日本橋三越で、「土門拳の昭和」展を観てきた。最終日の日曜日だったせいもあってか、来場者が多くて、全体に年齢層が高かった。

まず土門拳が何度も行ったという室生寺の作品群。体調を崩してから、最後に雪の室生寺を撮ることにこだわったという。(室生寺に日本人が惹かれるのはなぜだろう。偶然、前日に職場と家で二度も話題になった。)

白黒の仏像の写真は背景の黒がとても美しかった。真っ黒がどこまでも深い。完全に光を失った状態の美しさなのだろうか。その効果で横顔の輪郭の線が印象的だった。自分が実物を見るときの視点と、別の角度で見ることで、対象の新たな一面に気がつくし、構図という枠組みの中で、物体が生かされる。そういった写真の面白さが満載だった。それは土門拳の扱う対象が様々だったからだと思う。

縄文土器や銅鐸や信楽焼、昭和のこどもたち、海兵隊の訓練風景(この写真群の構図が面白かった。複数の人間の規則的な身体の動きが、独特の効果を生むのかもしれない。)、大学の卒業アルバム、広島の被爆者のひとたち、60年代の社会運動、柳田國男や川端康成、岡本太郎など著名人の肖像、自然の風景や花、植物。昭和という時代の記録としても興味深かったが、様々なテーマは、土門拳の関心の方向、人生の遍歴をみる気がした。

とくに印象に残ったのが、筑豊の子供たちを撮った作品群。『筑豊のこどもたち』という写真集におさめられている。山からボタを拾い集める子供や、飢えをしのぐために手をつないで立っている父子や、紙芝居に見入る子供たちなど、『ヒロシマ』の写真群もそうだが、単なる記録写真ではなく、心を打たれる。

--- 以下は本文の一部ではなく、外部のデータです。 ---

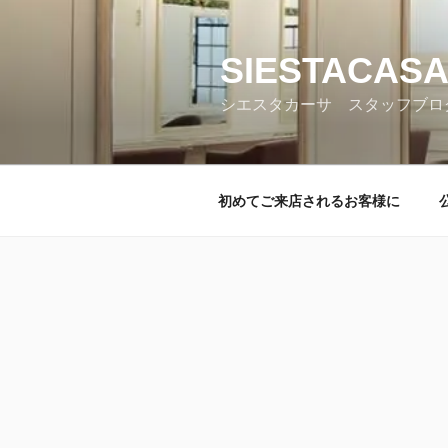
コ
ン
テ
SIESTACASA
ン
シエスタカーサ スタッフブロ
ツ
へ
ス
キ
初めてご来店されるお客様に
ッ
プ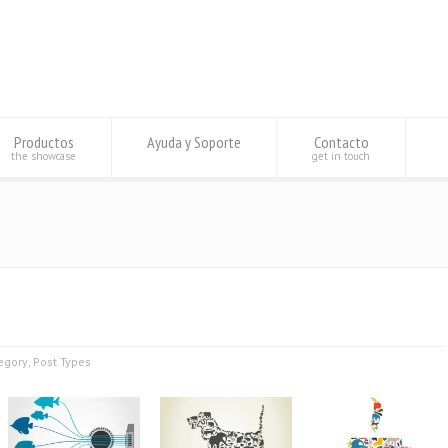
Productos
Ayuda y Soporte
Contacto
the showcase
get in touch
egory
,
Post Types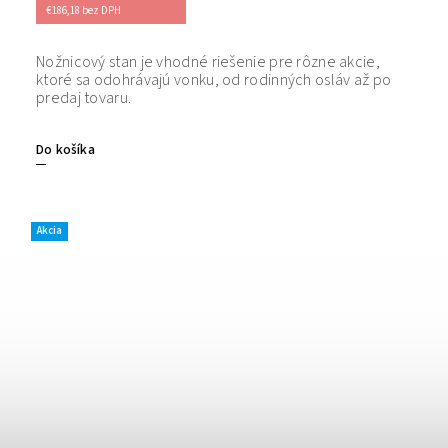
€186,18 bez DPH
Nožnicový stan je vhodné riešenie pre rôzne akcie,
Bezpečný
ktoré sa odohrávajú vonku, od rodinných osláv až po
tovaru. 
predaj tovaru.
Do košíka
Akcia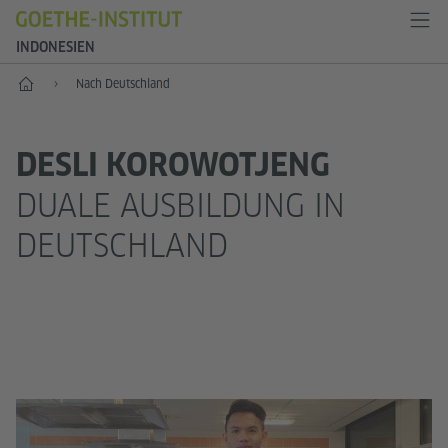
INDONESIEN
Start
Nach Deutschland
DESLI KOROWOTJENG
DUALE AUSBILDUNG IN
DEUTSCHLAND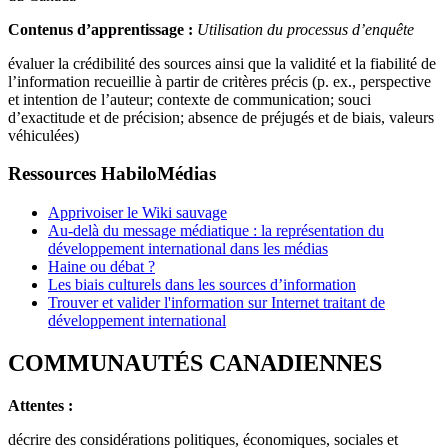
Contenus d’apprentissage :
Utilisation du processus d’enquête
évaluer la crédibilité des sources ainsi que la validité et la fiabilité de
l’information recueillie à partir de critères précis (p. ex., perspective
et intention de l’auteur; contexte de communication; souci
d’exactitude et de précision; absence de préjugés et de biais, valeurs
véhiculées)
Ressources HabiloMédias
Apprivoiser le Wiki sauvage
Au-delà du message médiatique : la représentation du
développement international dans les médias
Haine ou débat ?
Les biais culturels dans les sources d’information
Trouver et valider l'information sur Internet traitant de
développement international
COMMUNAUTÉS CANADIENNES
Attentes :
décrire des considérations politiques, économiques, sociales et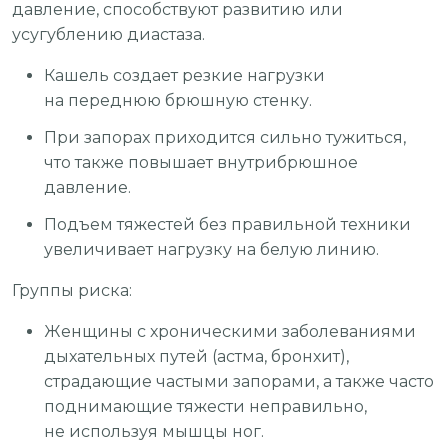
давление, способствуют развитию или
усугублению диастаза.
Кашель создает резкие нагрузки
на переднюю брюшную стенку.
При запорах приходится сильно тужиться,
что также повышает внутрибрюшное
давление.
Подъем тяжестей без правильной техники
увеличивает нагрузку на белую линию.
Группы риска:
Женщины с хроническими заболеваниями
дыхательных путей (астма, бронхит),
страдающие частыми запорами, а также часто
поднимающие тяжести неправильно,
не используя мышцы ног.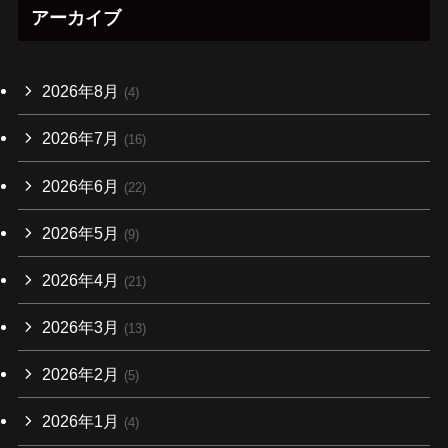
アーカイブ
2026年8月
(4)
2026年7月
(16)
2026年6月
(22)
2026年5月
(9)
2026年4月
(21)
2026年3月
(13)
2026年2月
(5)
2026年1月
(4)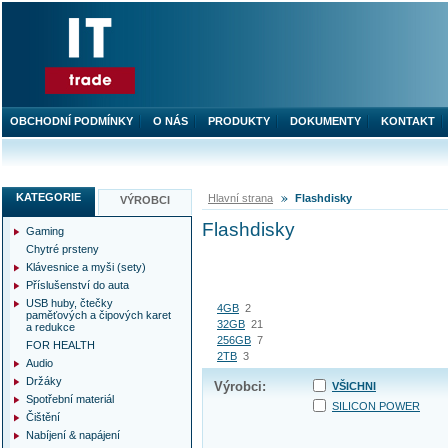
OBCHODNÍ PODMÍNKY
O NÁS
PRODUKTY
DOKUMENTY
KONTAKT
KATEGORIE
Hlavní strana
Flashdisky
VÝROBCI
Flashdisky
Gaming
Chytré prsteny
Klávesnice a myši (sety)
Příslušenství do auta
USB huby, čtečky
4GB
2
paměťových a čipových karet
32GB
21
a redukce
256GB
7
FOR HEALTH
2TB
3
Audio
Držáky
Výrobci:
VŠICHNI
Spotřební materiál
SILICON POWER
Čištění
Nabíjení & napájení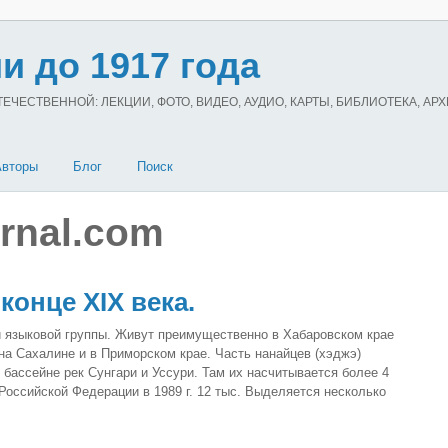
и до 1917 года
ЧЕСТВЕННОЙ: ЛЕКЦИИ, ФОТО, ВИДЕО, АУДИО, КАРТЫ, БИБЛИОТЕКА, АР
Авторы
Блог
Поиск
urnal.com
конце ХIX века.
 языковой группы. Живут преимущественно в Хабаровском крае
а Сахалине и в Приморском крае. Часть нанайцев (хэджэ)
 бассейне рек Сунгари и Уссури. Там их насчитывается более 4
Российской Федерации в 1989 г. 12 тыс. Выделяется несколько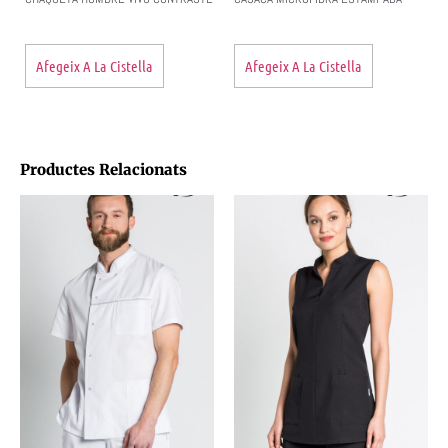
Afegeix A La Cistella
Afegeix A La Cistella
Productes Relacionats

終盤に目を引いた一枚が、花びらに雫が垂れている白い蓮の花だった。瑞々しいカラー写真。本物みたいという声も聞こえたが、実物と違う次元で美しかった。彼の仕事の集大成だと感じてしまうほど、美しく、際立っていた。

よく知るわけではないが、土門拳は芸術家ではなくジャーナリストなのだろうと感じた。写真へのこだわりや厳しさと同時に、文化への関心や社会問題への意識の高さが、仕事から伝わってくる。人生でのその時々の意識や関心を表現する手段があるのは、継続して記録していけるのは、自身にとって理想的なことでもあると思う。